On n’imagine pas à quel point cette idée, fausse, est encrée dans la tête de nos concitoyens. J’ai discuté de cela avec plusieurs personnes diplômées d’études supérieures et systématiquement l’idée que les cotisations étaient une provision pour leur future retraite revenait sur le tapis !
2 – C’est la solidarité intergénérationnelle… « solidarité », ça ne peut pas être foncièrement mauvais! Sauf que dans cette « solidarité » il y a les profiteurs et les perdants:
–Perdants:
-les héritiers de ceux qui décèdent avant leur retraite (ou peu de temps après) et ne verrons jamais la contrepartie des cotisations de leurs parents. Evidement les héritiers de ceux qui ont eu un travail pénible seront les plus affectés.
-Les entreprises françaises qui ne profitent pas de l’investissement des français et qui doivent se soumettre aux exigences des fonds de pension étrangers avec à la clé la perte de souveraineté.
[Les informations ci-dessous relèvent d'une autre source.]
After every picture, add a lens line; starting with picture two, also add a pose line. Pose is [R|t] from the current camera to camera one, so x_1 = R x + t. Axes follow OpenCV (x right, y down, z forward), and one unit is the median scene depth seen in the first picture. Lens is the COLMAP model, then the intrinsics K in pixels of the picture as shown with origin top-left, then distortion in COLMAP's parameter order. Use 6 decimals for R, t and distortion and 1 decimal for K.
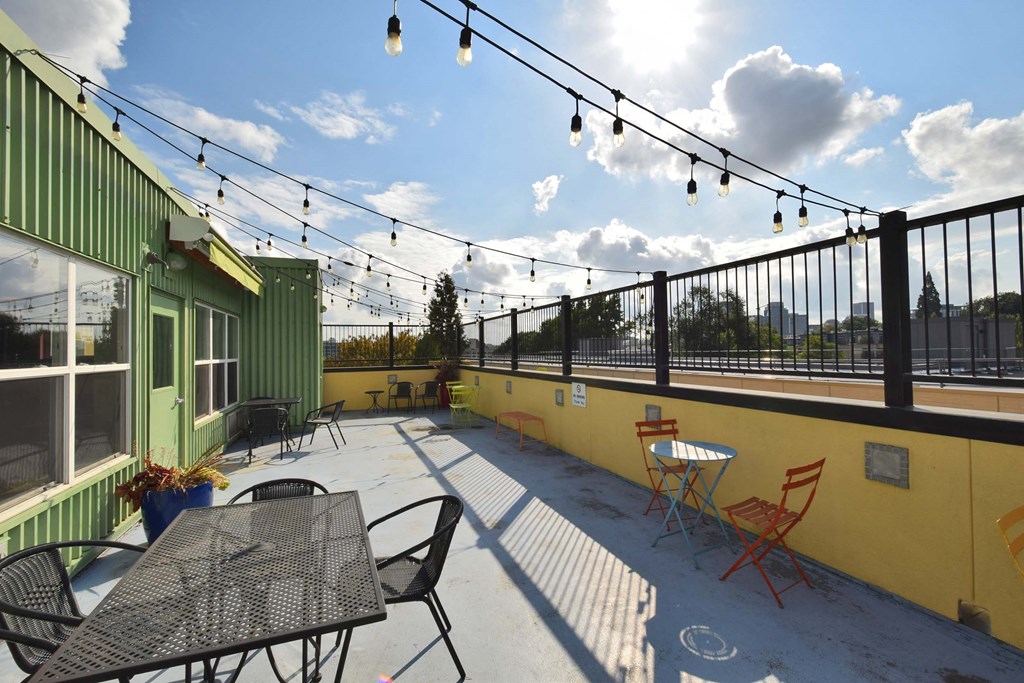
lens RADIAL K [[447.5, 0, 511.3], [0, 447.5, 343.2], [0, 0, 1]] dist [0.002005, -0.000749]
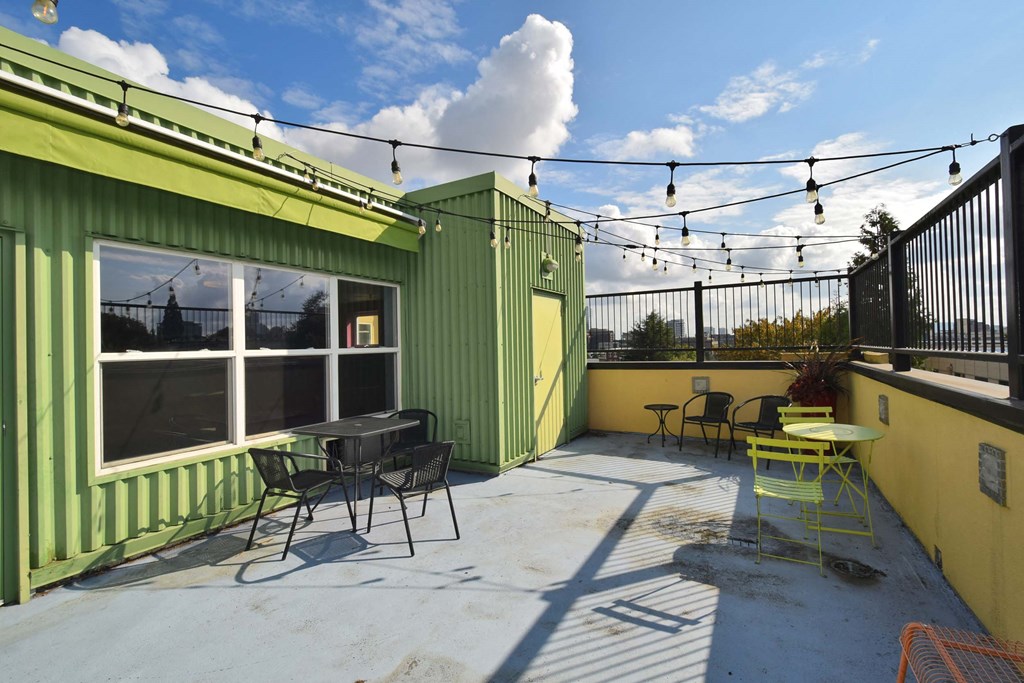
lens RADIAL K [[447.5, 0, 515.8], [0, 447.5, 341.3], [0, 0, 1]] dist [0.002005, -0.000749]
pose [[0.641193, -0.008522, -0.767332, 0.011590], [0.026480, 0.999589, 0.011026, 0.015118], [0.766923, -0.027388, 0.641155, 0.495280]]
C’est la double imposition pour nos salariés: cotisation pour les retraités du moment et production de dividendes pour les fonds de pension américains (ou autres).
–Profiteurs:
Ceux qui partent à la retraite prématurément (52 ans pour les contrôleurs aériens!) et qui vivront aux crochets des cotisations des enfants de leurs concitoyens tout le reste de leur vie… et elle peut être longue quand on a eu une vie « pénarde », d’autant plus que vous partez tôt.
Ceux qui n’ont pas élevé d’enfants, qui auront bien profité de leurs loisirs avec les économies (de temps et d’argent) réalisées et qui vivront leur longue retraite aux crochets des enfants de ceux qui en ont eu. *
Alors on s’étonne encore que les français soient attachés à la répartition ? Normal, ils n’y comprennent rien !
Vivement une campagne nationale d’explication… pourquoi pas sur la base de mon commentaire?
* Et on s’étonne que le taux de natalité baisse!
Dire aux français que s’ils n’ont pas eu d’enfants ils n’auront pas de retraite par répartition (la vrai vie quoi!) serait surement la meilleure campagne d’encouragement !
Bien d’accord avec Oncpicsou : ceux qui n’ont pas eu d’enfants vivent du travail des enfants des autres, qui, eux, se sont donné la peine de les élever. Par contre je rappelle aux partisans de la retraite par capitalisation ce vieil adage boursier : « les performances passées ne sont pas gage des performances futures »
Application au cas des retraites : les performances boursières, et celles de l’épargne en général, supposent que les entreprises aient suffisamment de main-d’Å“uvre et de clients. C’est le cas actuellement. Dans quelques décennies là démographie sera sévère tant pour la répartition que pour la capitalisation. Cette dernière a des vertus, mais ne fait pas de miracle.